Research Question
The human eye not only represents a vital sensory organ but also acts as a crucial interface linking systemic health with genetic and environmental factors. Despite its significance, existing approaches to understanding the relationship between genetic predisposition, environmental exposures, and ocular health remain insufficient. Our research aims to bridge this gap by developing models that can predict the onset and progression of ocular and systemic diseases with high accuracy.
Objective
1.To establish multifaceted risk models that integrate multi-omic data with environmental factors, providing a comprehensive understanding of risk determinants for ocular and systemic diseases.

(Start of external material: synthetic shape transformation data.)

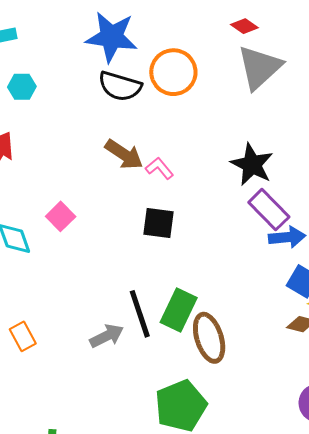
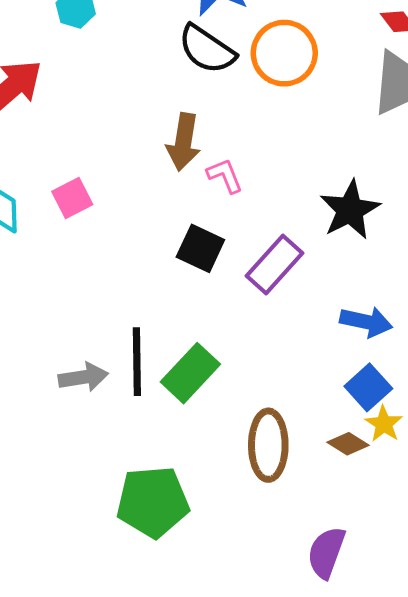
brown arrow: (124, 154) -> (183, 142), turned 48
purple rectangle: (269, 210) -> (274, 264), moved, turned 69
brown ellipse: (209, 338) -> (268, 445), moved

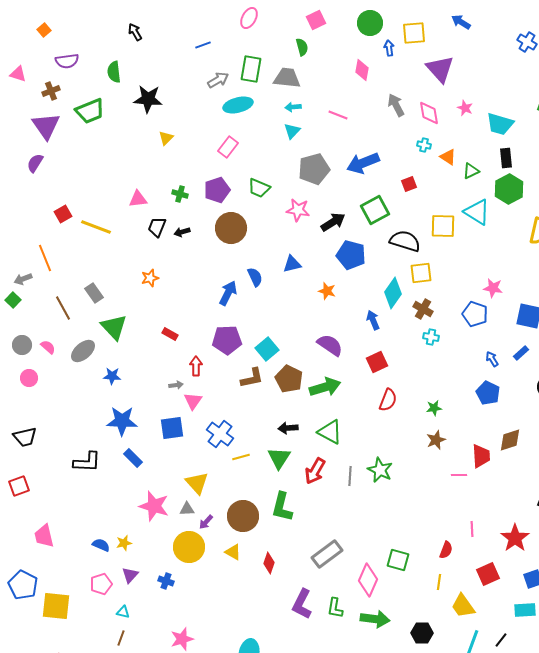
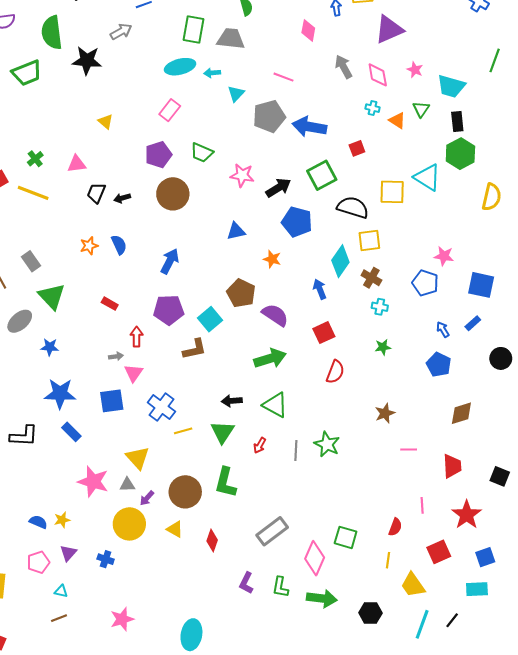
purple triangle: (440, 69) -> (389, 29), turned 48
green semicircle: (114, 72) -> (52, 33), size x1.5
gray arrow: (218, 80) -> (121, 32), moved
cyan arrow: (293, 107) -> (212, 73), moved
yellow triangle: (166, 138) -> (106, 122), moved, turned -35
blue arrow: (363, 163) -> (309, 127), turned 32
gray pentagon: (314, 169) -> (269, 116), moved
green triangle: (471, 171) -> (421, 109), moved, turned -30
green cross: (180, 194) -> (35, 159), moved, turned 35
blue semicircle: (255, 277) -> (119, 245), moved
brown pentagon: (289, 379) -> (241, 293), moved
green star: (434, 408) -> (383, 347), moved
red trapezoid: (481, 456) -> (452, 466), moved
red arrow: (315, 471) -> (260, 445), size x0.6
purple L-shape: (302, 604) -> (246, 583), size x0.7
brown line: (121, 638) -> (59, 618), turned 49

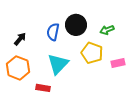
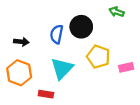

2.To develop advanced AI-driven diagnostic frameworks that leverage medical imaging, genetic data, and environmental inputs for enhanced prediction of disease outcomes.
Scientific Rationale
Recent advancements in non-invasive imaging techniques have allowed for a deeper understanding of how eye health is interconnected with overall bodily functions. Structures such as the cornea, retina, and lens offer direct insights into systemic conditions like cardiovascular diseases, neurodegenerative disorders, and metabolic conditions. Despite these advances, there is a notable lack of comprehensive studies combining genetic data, systemic biomarkers, and environmental factors to predict the onset of eye-related and broader systemic diseases. Current predictive models do not adequately account for the intricate interplay between genetics, epigenetics, environmental exposures, and clinical biomarkers. Using the extensive resources available through the UK Biobank, our research will focus on addressing these gaps by creating multimodal models that integrate genetic risk scores, lifestyle factors, and environmental influences. By understanding how these elements converge in disease pathways, we aim to improve both risk stratification and disease prognosis.